Job openings available for “Software Power Engineers”

Oct 8, 2013 09:00 GMT  ·  By
Craig Federighi, SVP of Software Engineering, talking about the power-saving features in OS X
   Craig Federighi, SVP of Software Engineering, talking about the power-saving features in OS X

Apple has two job openings available on its web site, both calling for software engineers that know what to tweak to optimize power consumption. Successful applicants will be working with the OS X Power Engineering team.

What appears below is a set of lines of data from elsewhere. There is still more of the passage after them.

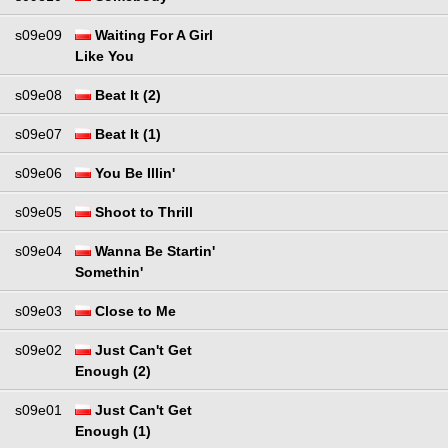
s09e09
Waiting For A Girl
Like You
s09e08
Beat It (2)
s09e07
Beat It (1)
s09e06
You Be Illin'
s09e05
Shoot to Thrill
s09e04
Wanna Be Startin'
Somethin'
s09e03
Close to Me
s09e02
Just Can't Get
Enough (2)
s09e01
Just Can't Get
Enough (1)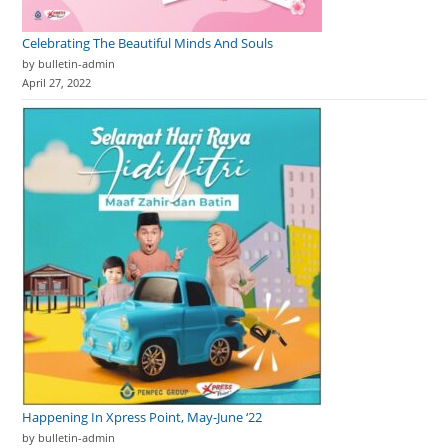
Celebrating The Beautiful Minds And Souls
by bulletin-admin
April 27, 2022
Happening In Xpress Point, May-June ‘22
by bulletin-admin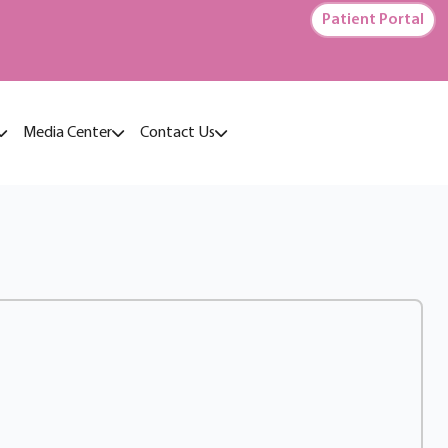
Patient Portal
Media Center
Contact Us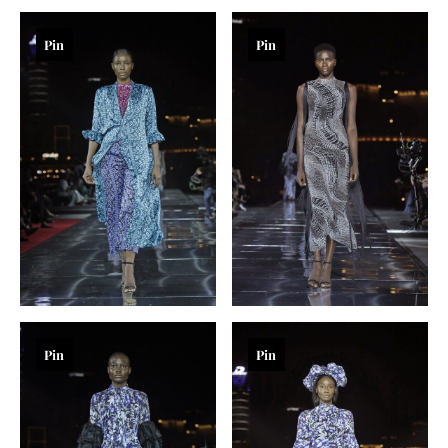
Pin
Pin
Pin
Pin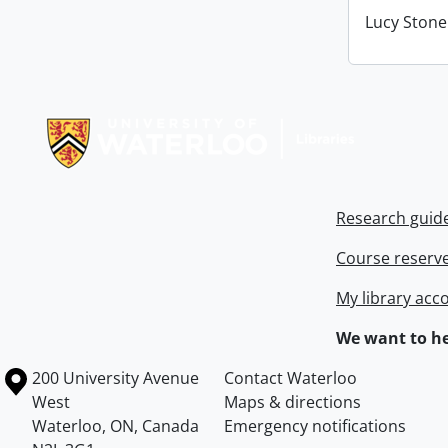
Lucy Stone 
Information about Libraries
Research guid
Course reserv
My library acc
We want to he
Information about the University of Waterloo
Campus map
200 University Avenue
Contact Waterloo
West
Maps & directions
Waterloo
,
ON
,
Canada
Emergency notifications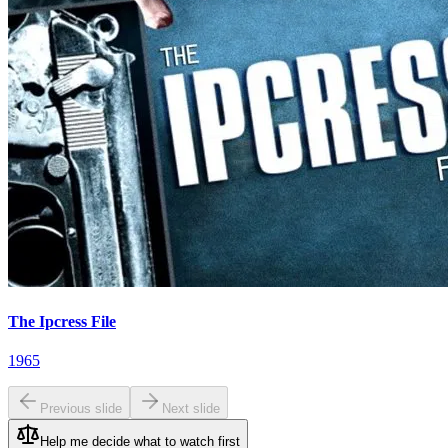
The Ipcress File
1965
Previous slide
Next slide
Help me decide what to watch first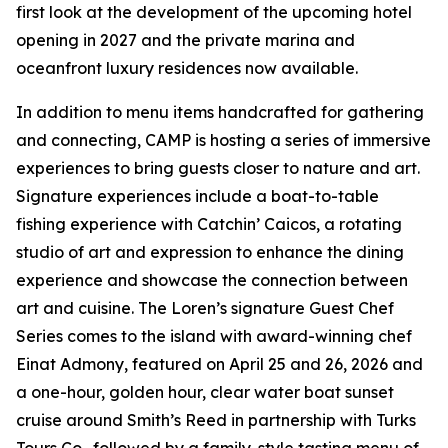
first look at the development of the upcoming hotel
opening in 2027 and the private marina and
oceanfront luxury residences now available.
In addition to menu items handcrafted for gathering
and connecting, CAMP is hosting a series of immersive
experiences to bring guests closer to nature and art.
Signature experiences include a boat-to-table
fishing experience with Catchin’ Caicos, a rotating
studio of art and expression to enhance the dining
experience and showcase the connection between
art and cuisine. The Loren’s signature Guest Chef
Series comes to the island with award-winning chef
Einat Admony, featured on April 25 and 26, 2026 and
a one-hour, golden hour, clear water boat sunset
cruise around Smith’s Reed in partnership with Turks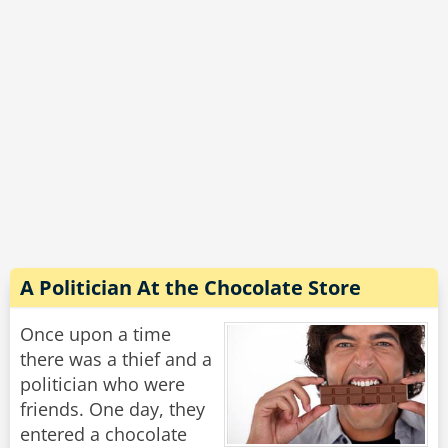
"Why is that, grandpa?" asks the boy.
"Too many darn cameras."
Rate:
Share
A Politician At the Chocolate Store
Once upon a time
there was a thief and a
politician who were
friends. One day, they
entered a chocolate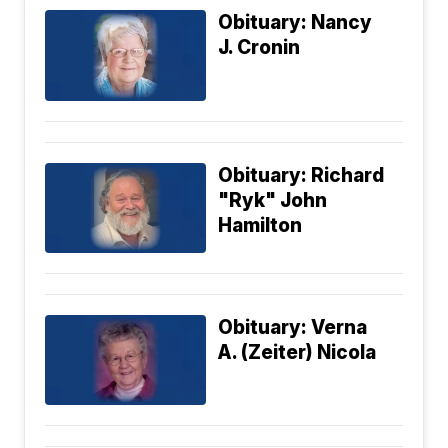
Obituary: Nancy
J. Cronin
Obituary: Richard
"Ryk" John
Hamilton
Obituary: Verna
A. (Zeiter) Nicola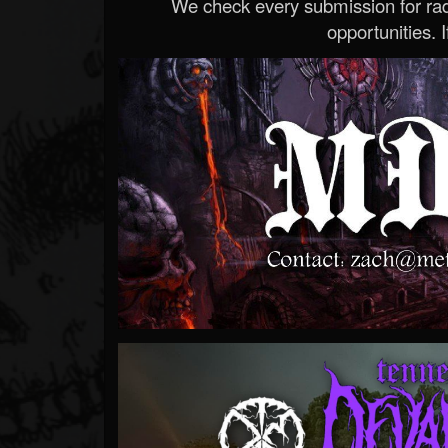
We check every submission for radi
opportunities. If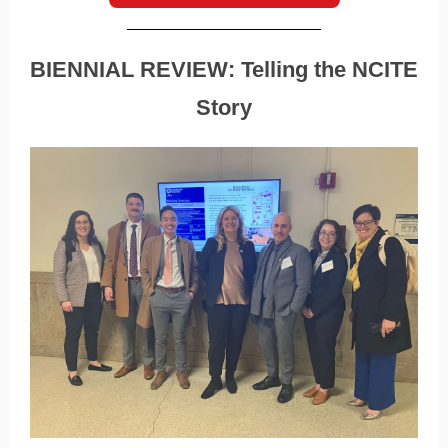
BIENNIAL REVIEW: Telling the NCITE
Story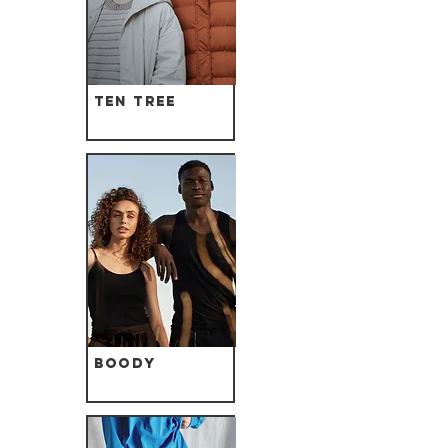
Ten Tree
Boody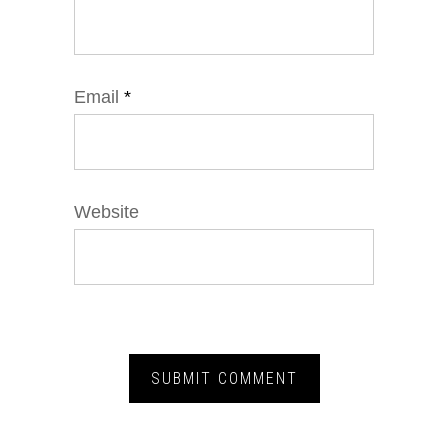
Email
*
Website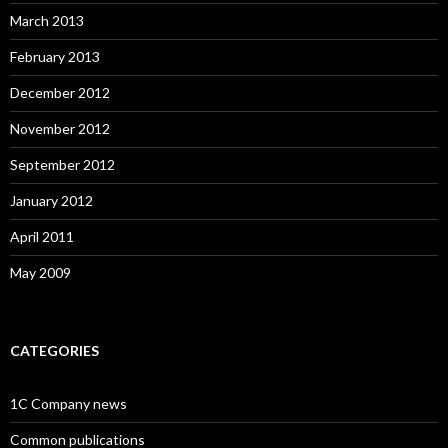
March 2013
February 2013
December 2012
November 2012
September 2012
January 2012
April 2011
May 2009
CATEGORIES
1C Company news
Common publications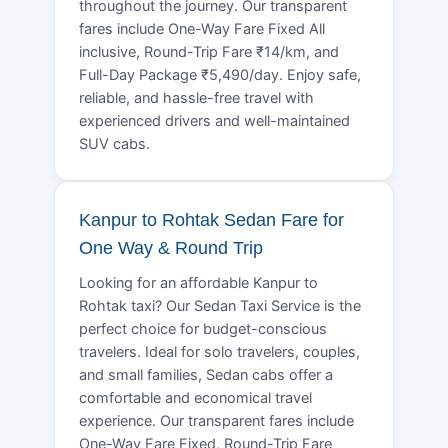
throughout the journey. Our transparent
fares include One-Way Fare Fixed All
inclusive, Round-Trip Fare ₹14/km, and
Full-Day Package ₹5,490/day. Enjoy safe,
reliable, and hassle-free travel with
experienced drivers and well-maintained
SUV cabs.
Kanpur to Rohtak Sedan Fare for
One Way & Round Trip
Looking for an affordable Kanpur to
Rohtak taxi? Our Sedan Taxi Service is the
perfect choice for budget-conscious
travelers. Ideal for solo travelers, couples,
and small families, Sedan cabs offer a
comfortable and economical travel
experience. Our transparent fares include
One-Way Fare Fixed, Round-Trip Fare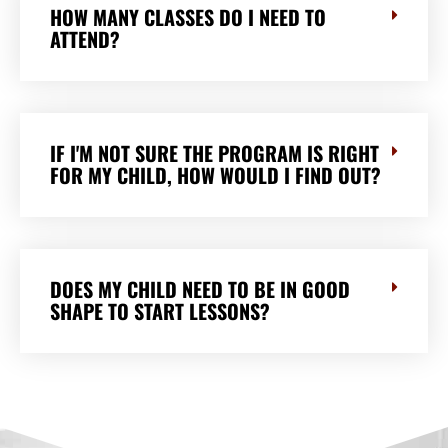
HOW MANY CLASSES DO I NEED TO
ATTEND?
IF I'M NOT SURE THE PROGRAM IS RIGHT
FOR MY CHILD, HOW WOULD I FIND OUT?
DOES MY CHILD NEED TO BE IN GOOD
SHAPE TO START LESSONS?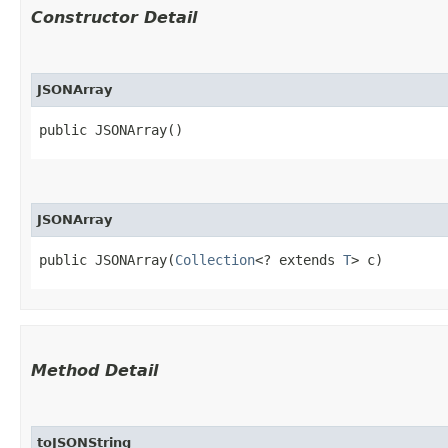
Constructor Detail
JSONArray
public JSONArray()
JSONArray
public JSONArray​(
Collection
<? extends 
T
> c)
Method Detail
toJSONString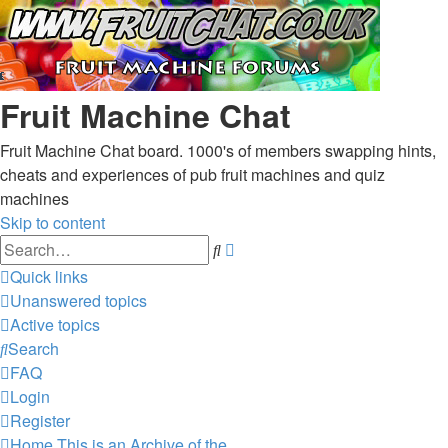
Fruit Machine Chat
Fruit Machine Chat board. 1000's of members swapping hints,
cheats and experiences of pub fruit machines and quiz
machines
Skip to content
Advanced
Search
search
Quick links
Unanswered topics
Active topics
Search
FAQ
Login
Register
Home
This is an Archive of the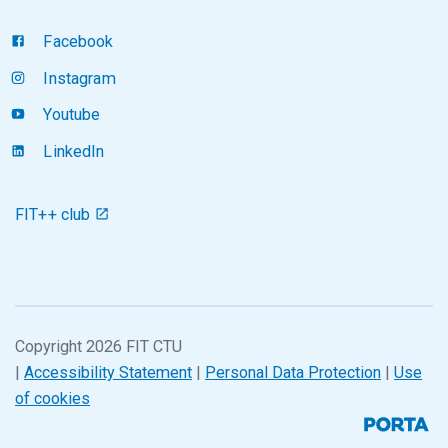
Facebook
Instagram
Youtube
LinkedIn
FIT++ club
Copyright 2026 FIT CTU
|
Accessibility Statement
|
Personal Data Protection
|
Use
of cookies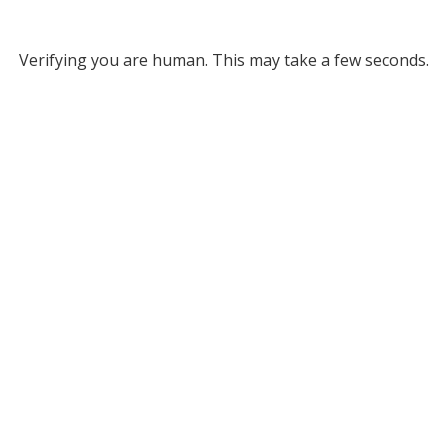
Verifying you are human. This may take a few seconds.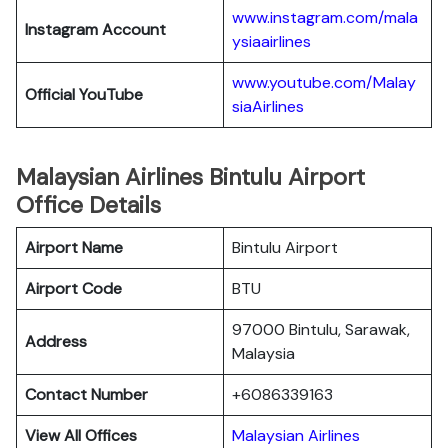
www.instagram.com/mala
Instagram Account
ysiaairlines
www.youtube.com/Malay
Official YouTube
siaAirlines
Malaysian Airlines Bintulu Airport
Office Details
Airport Name
Bintulu Airport
Airport Code
BTU
97000 Bintulu, Sarawak,
Address
Malaysia
Contact Number
+6086339163
View All Offices
Malaysian Airlines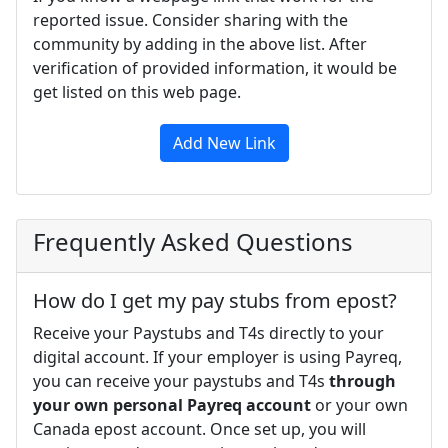
reported issue. Consider sharing with the
community by adding in the above list. After
verification of provided information, it would be
get listed on this web page.
Add New Link
Frequently Asked Questions
How do I get my pay stubs from epost?
Receive your Paystubs and T4s directly to your
digital account. If your employer is using Payreq,
you can receive your paystubs and T4s
through
your own personal Payreq account
or your own
Canada epost account. Once set up, you will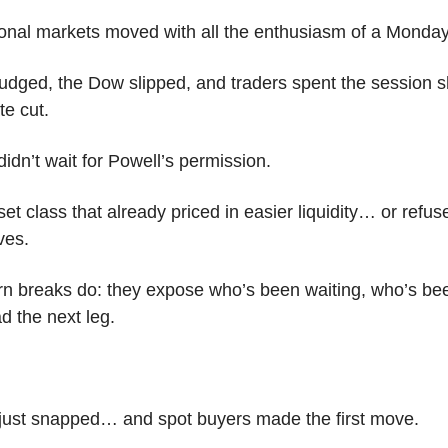
ional markets moved with all the enthusiasm of a Mond
dged, the Dow slipped, and traders spent the session 
te cut.
idn’t wait for Powell’s permission.
sset class that already priced in easier liquidity… or refus
ives.
ern breaks do: they expose who’s been waiting, who’s bee
d the next leg.
 just snapped… and spot buyers made the first move.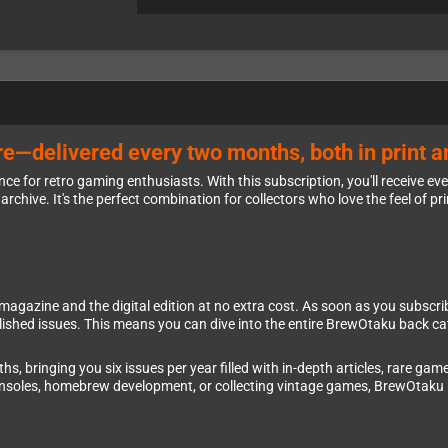
e—delivered every two months, both in print an
e for retro gaming enthusiasts. With this subscription, you'll receive ev
archive. It's the perfect combination for collectors who love the feel of pri
azine and the digital edition at no extra cost. As soon as you subscribe, y
ublished issues. This means you can dive into the entire BrewOtaku back c
 bringing you six issues per year filled with in-depth articles, rare game
consoles, homebrew development, or collecting vintage games, BrewOtaku 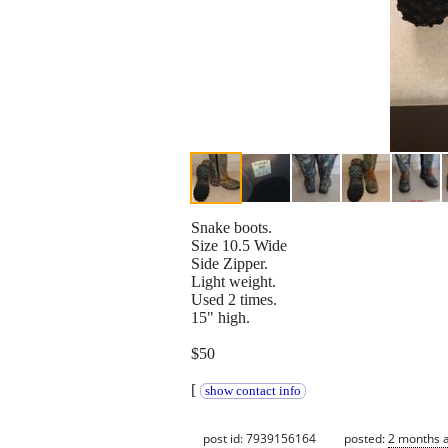
Snake boots.
Size 10.5 Wide
Side Zipper.
Light weight.
Used 2 times.
15" high.
$50
[
show contact info
post id: 7939156164
posted:
2 months 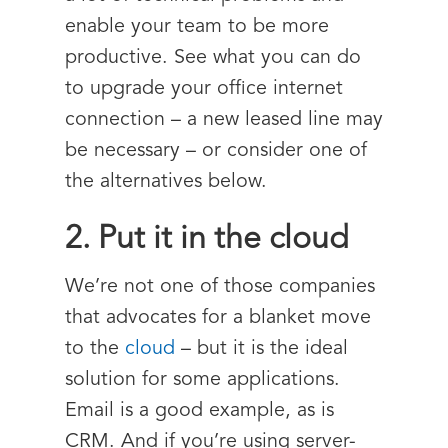
enable your team to be more
productive. See what you can do
to upgrade your office internet
connection – a new leased line may
be necessary – or consider one of
the alternatives below.
2. Put it in the cloud
We’re not one of those companies
that advocates for a blanket move
to the
cloud
– but it is the ideal
solution for some applications.
Email is a good example, as is
CRM. And if you’re using server-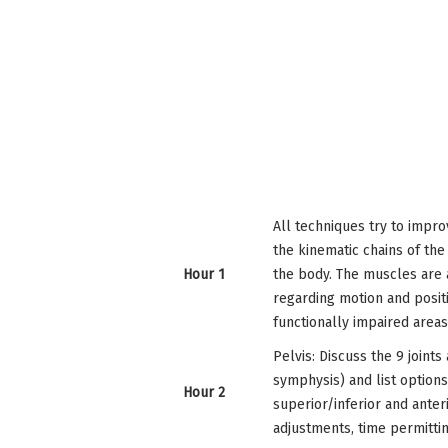
All techniques try to impro
the kinematic chains of the
Hour 1
the body. The muscles are 
regarding motion and posit
functionally impaired area
Pelvis: Discuss the 9 joints
symphysis) and list option
Hour 2
superior/inferior and anter
adjustments, time permittin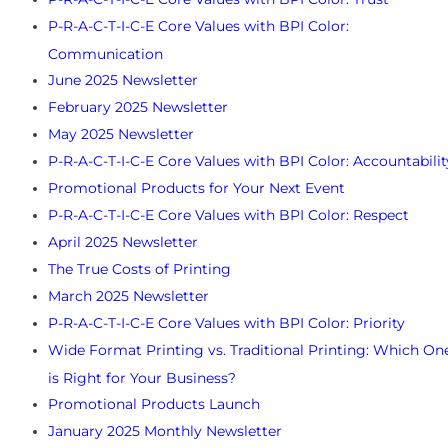
P-R-A-C-T-I-C-E Core Values with BPI Color:
Communication
June 2025 Newsletter
February 2025 Newsletter
May 2025 Newsletter
P-R-A-C-T-I-C-E Core Values with BPI Color: Accountabilit
Promotional Products for Your Next Event
P-R-A-C-T-I-C-E Core Values with BPI Color: Respect
April 2025 Newsletter
The True Costs of Printing
March 2025 Newsletter
P-R-A-C-T-I-C-E Core Values with BPI Color: Priority
Wide Format Printing vs. Traditional Printing: Which On
is Right for Your Business?
Promotional Products Launch
January 2025 Monthly Newsletter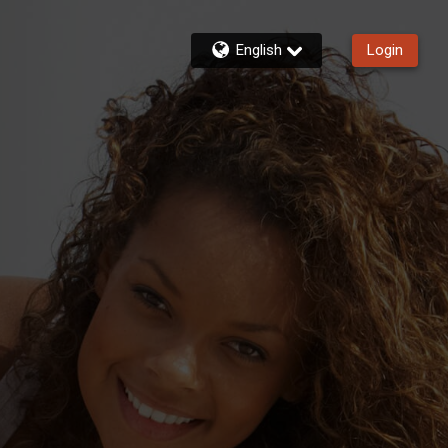
English
Login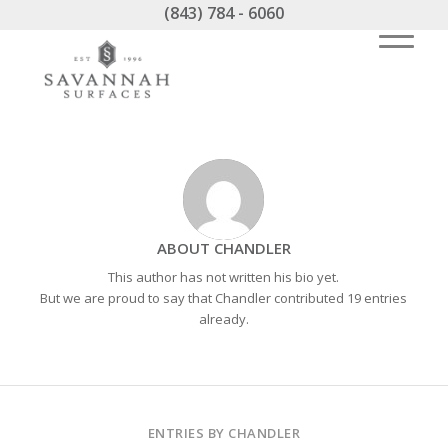
(843) 784 - 6060
ABOUT
CHANDLER
This author has not written his bio yet.
But we are proud to say that
Chandler
contributed 19 entries
already.
ENTRIES BY CHANDLER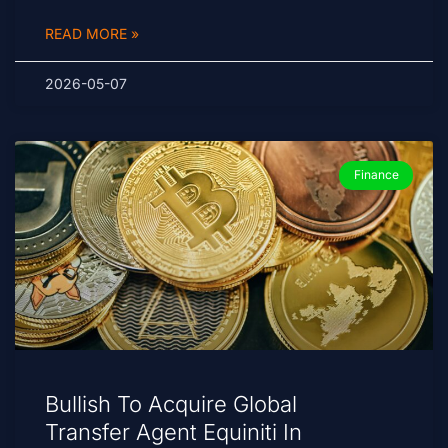
READ MORE »
2026-05-07
Finance
Bullish To Acquire Global
Transfer Agent Equiniti In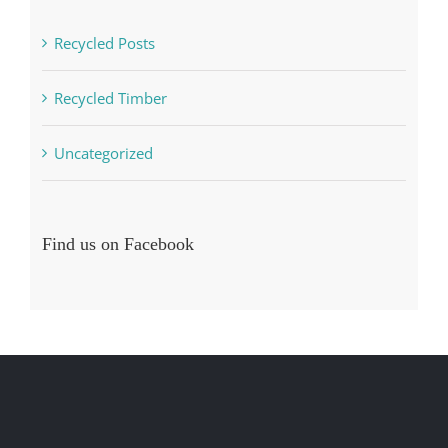
Recycled Posts
Recycled Timber
Uncategorized
Find us on Facebook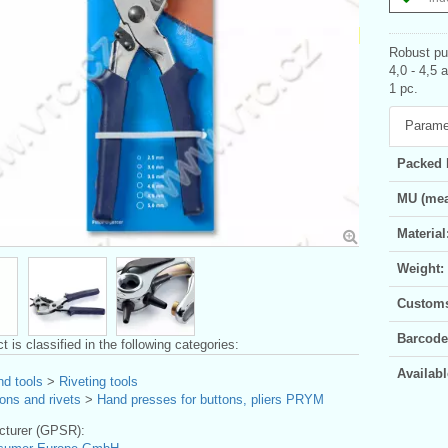
Robust pun
4,0 - 4,5 
1 pc.
Parame
Packed 
MU (mea
Material
Weight:
Customs 
Barcode
t is classified in the following categories:
Availabl
nd tools
>
Riveting tools
ons and rivets
>
Hand presses for buttons, pliers PRYM
turer (GPSR):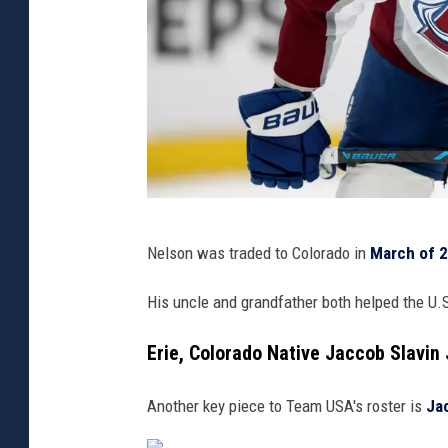
(
Nelson was traded to Colorado in
March of 
P
h
His uncle and grandfather both helped the U.
o
Erie, Colorado Native Jaccob Slavin
t
o
Another key piece to Team USA's roster is
Ja
b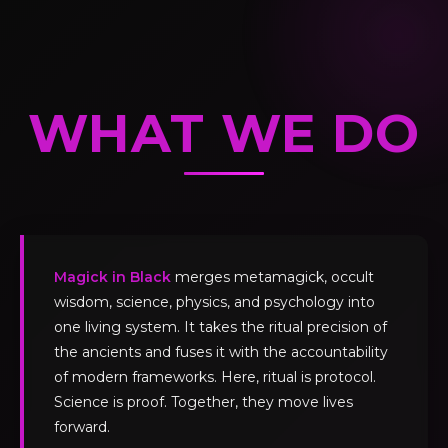
WHAT WE DO
Magick in Black
merges metamagick, occult
wisdom, science, physics, and psychology into
one living system. It takes the ritual precision of
the ancients and fuses it with the accountability
of modern frameworks. Here, ritual is protocol.
Science is proof. Together, they move lives
forward.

The “Software Power Engineer” position requires someone for Apple’s OS X Power Engineering team, which “has overall responsibility for all aspects of the power efficiency of OS X and its bundled applications.”

“We are involved in feature definition for new OS releases, making sure the implementation of these features is efficient, promoting ongoing power improvements throughout the system, and making sure the OS works well with new Mac hardware,” reads the job advert.

Successful candidates will work with architectural design, power investigations, and debugging of power issues throughout drivers, kernel, Unix/BSD, graphics and imaging, application frameworks, and even standalone applications like Safari and Mail.

A second job opening (posted more recently but still unfilled) is for “Software Power Infrastructure Engineer.”

Applicants are told that if they succeed they’ll be joining the OS X Power and Performance Engineering Infrastructure team, which designs tools to automate collection of information on power consumption throughout the OS.

“Help drive the future of OS X by finding new and better ways to collect data, effectively stress areas of the system, and add low-overhead logging for diagnosis,” reads the ad.

A more detailed description of the job reveals that “The engineer in this role will be expected to help find new and better ways to gather and process our data on power usage.”

This employee will help create and maintain “tools used to identify and triage power regressions in OS X,” and will also be responsible for “contributing to the automation used to run these tools.”

Key qualifications for both jobs include strong computer skills across the board, from understanding of Linux or Unix OS fundamentals (e.g. memory management, process management) to experience with power and performance issues on resource-constrained consumer devices.